╭─ Working data

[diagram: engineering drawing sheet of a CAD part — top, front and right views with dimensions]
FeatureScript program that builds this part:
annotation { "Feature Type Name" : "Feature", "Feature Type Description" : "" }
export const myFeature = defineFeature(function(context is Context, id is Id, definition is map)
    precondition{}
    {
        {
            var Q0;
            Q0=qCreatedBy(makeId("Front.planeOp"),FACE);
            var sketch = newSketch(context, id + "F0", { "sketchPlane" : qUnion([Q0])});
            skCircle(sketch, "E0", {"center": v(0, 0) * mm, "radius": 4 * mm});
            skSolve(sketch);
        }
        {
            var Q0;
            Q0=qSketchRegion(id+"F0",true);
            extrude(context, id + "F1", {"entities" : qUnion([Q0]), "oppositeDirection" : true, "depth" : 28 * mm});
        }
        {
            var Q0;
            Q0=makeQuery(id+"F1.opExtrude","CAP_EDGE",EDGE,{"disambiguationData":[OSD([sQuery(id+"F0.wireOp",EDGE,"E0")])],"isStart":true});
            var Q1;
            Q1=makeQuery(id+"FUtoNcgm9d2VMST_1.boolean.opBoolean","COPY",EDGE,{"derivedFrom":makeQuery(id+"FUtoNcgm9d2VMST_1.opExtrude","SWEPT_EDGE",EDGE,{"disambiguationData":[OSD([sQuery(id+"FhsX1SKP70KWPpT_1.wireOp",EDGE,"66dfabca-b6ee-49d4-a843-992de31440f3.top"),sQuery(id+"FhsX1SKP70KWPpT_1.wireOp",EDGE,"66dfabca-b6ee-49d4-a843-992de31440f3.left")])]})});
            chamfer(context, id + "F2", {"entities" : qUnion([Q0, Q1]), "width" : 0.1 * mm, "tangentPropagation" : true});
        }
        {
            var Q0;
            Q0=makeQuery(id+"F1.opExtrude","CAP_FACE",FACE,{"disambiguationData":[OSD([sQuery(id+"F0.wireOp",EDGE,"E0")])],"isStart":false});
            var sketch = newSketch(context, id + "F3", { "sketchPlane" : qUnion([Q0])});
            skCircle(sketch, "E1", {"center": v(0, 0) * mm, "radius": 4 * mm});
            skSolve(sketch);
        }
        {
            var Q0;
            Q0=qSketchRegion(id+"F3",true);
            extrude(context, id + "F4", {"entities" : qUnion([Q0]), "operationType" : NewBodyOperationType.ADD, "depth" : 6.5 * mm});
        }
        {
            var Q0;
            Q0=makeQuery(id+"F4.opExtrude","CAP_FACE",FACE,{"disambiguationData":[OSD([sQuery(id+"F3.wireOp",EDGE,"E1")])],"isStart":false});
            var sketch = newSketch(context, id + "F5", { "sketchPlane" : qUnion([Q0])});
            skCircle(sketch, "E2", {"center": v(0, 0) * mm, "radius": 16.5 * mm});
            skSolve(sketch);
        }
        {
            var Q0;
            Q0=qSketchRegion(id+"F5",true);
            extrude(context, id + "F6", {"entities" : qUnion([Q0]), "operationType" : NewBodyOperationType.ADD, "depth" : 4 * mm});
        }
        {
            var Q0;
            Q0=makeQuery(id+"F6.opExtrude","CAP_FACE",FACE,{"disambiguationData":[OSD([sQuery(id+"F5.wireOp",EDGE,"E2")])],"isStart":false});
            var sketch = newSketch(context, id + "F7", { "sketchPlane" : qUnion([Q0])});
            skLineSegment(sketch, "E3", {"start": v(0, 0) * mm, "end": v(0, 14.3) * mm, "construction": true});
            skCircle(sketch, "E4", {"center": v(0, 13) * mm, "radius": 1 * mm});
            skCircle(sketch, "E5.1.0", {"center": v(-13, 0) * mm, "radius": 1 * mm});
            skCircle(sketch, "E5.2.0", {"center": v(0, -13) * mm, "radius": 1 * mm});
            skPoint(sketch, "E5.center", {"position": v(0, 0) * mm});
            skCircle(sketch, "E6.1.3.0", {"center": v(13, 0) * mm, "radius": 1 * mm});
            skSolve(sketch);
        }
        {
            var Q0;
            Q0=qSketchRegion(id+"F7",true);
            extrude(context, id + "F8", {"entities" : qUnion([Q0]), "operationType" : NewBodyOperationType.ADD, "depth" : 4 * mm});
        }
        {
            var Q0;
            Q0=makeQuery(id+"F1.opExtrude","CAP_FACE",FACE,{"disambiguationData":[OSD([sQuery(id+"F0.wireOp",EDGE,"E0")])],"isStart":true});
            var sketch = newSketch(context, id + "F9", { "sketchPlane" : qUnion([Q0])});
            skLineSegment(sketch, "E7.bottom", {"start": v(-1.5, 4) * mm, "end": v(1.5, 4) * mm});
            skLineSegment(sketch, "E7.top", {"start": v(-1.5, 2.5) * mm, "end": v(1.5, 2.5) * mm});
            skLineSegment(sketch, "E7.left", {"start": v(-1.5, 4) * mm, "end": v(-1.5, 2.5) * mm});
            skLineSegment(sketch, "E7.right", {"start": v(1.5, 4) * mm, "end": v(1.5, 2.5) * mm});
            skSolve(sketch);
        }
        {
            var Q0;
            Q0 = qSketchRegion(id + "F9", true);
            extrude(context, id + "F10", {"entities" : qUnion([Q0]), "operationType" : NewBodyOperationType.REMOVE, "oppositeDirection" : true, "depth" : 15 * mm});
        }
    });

╰─

The request » Gather every line in the entries above that contains the string "wireOp". Copy each of those lines in full.

Expected answer »
            Q0=makeQuery(id+"F1.opExtrude","CAP_EDGE",EDGE,{"disambiguationData":[OSD([sQuery(id+"F0.wireOp",EDGE,"E0")])],"isStart":true});
            Q1=makeQuery(id+"FUtoNcgm9d2VMST_1.boolean.opBoolean","COPY",EDGE,{"derivedFrom":makeQuery(id+"FUtoNcgm9d2VMST_1.opExtrude","SWEPT_EDGE",EDGE,{"disambiguationData":[OSD([sQuery(id+"FhsX1SKP70KWPpT_1.wireOp",EDGE,"66dfabca-b6ee-49d4-a843-992de31440f3.top"),sQuery(id+"FhsX1SKP70KWPpT_1.wireOp",EDGE,"66dfabca-b6ee-49d4-a843-992de31440f3.left")])]})});
            Q0=makeQuery(id+"F1.opExtrude","CAP_FACE",FACE,{"disambiguationData":[OSD([sQuery(id+"F0.wireOp",EDGE,"E0")])],"isStart":false});
            Q0=makeQuery(id+"F4.opExtrude","CAP_FACE",FACE,{"disambiguationData":[OSD([sQuery(id+"F3.wireOp",EDGE,"E1")])],"isStart":false});
            Q0=makeQuery(id+"F6.opExtrude","CAP_FACE",FACE,{"disambiguationData":[OSD([sQuery(id+"F5.wireOp",EDGE,"E2")])],"isStart":false});
            Q0=makeQuery(id+"F1.opExtrude","CAP_FACE",FACE,{"disambiguationData":[OSD([sQuery(id+"F0.wireOp",EDGE,"E0")])],"isStart":true});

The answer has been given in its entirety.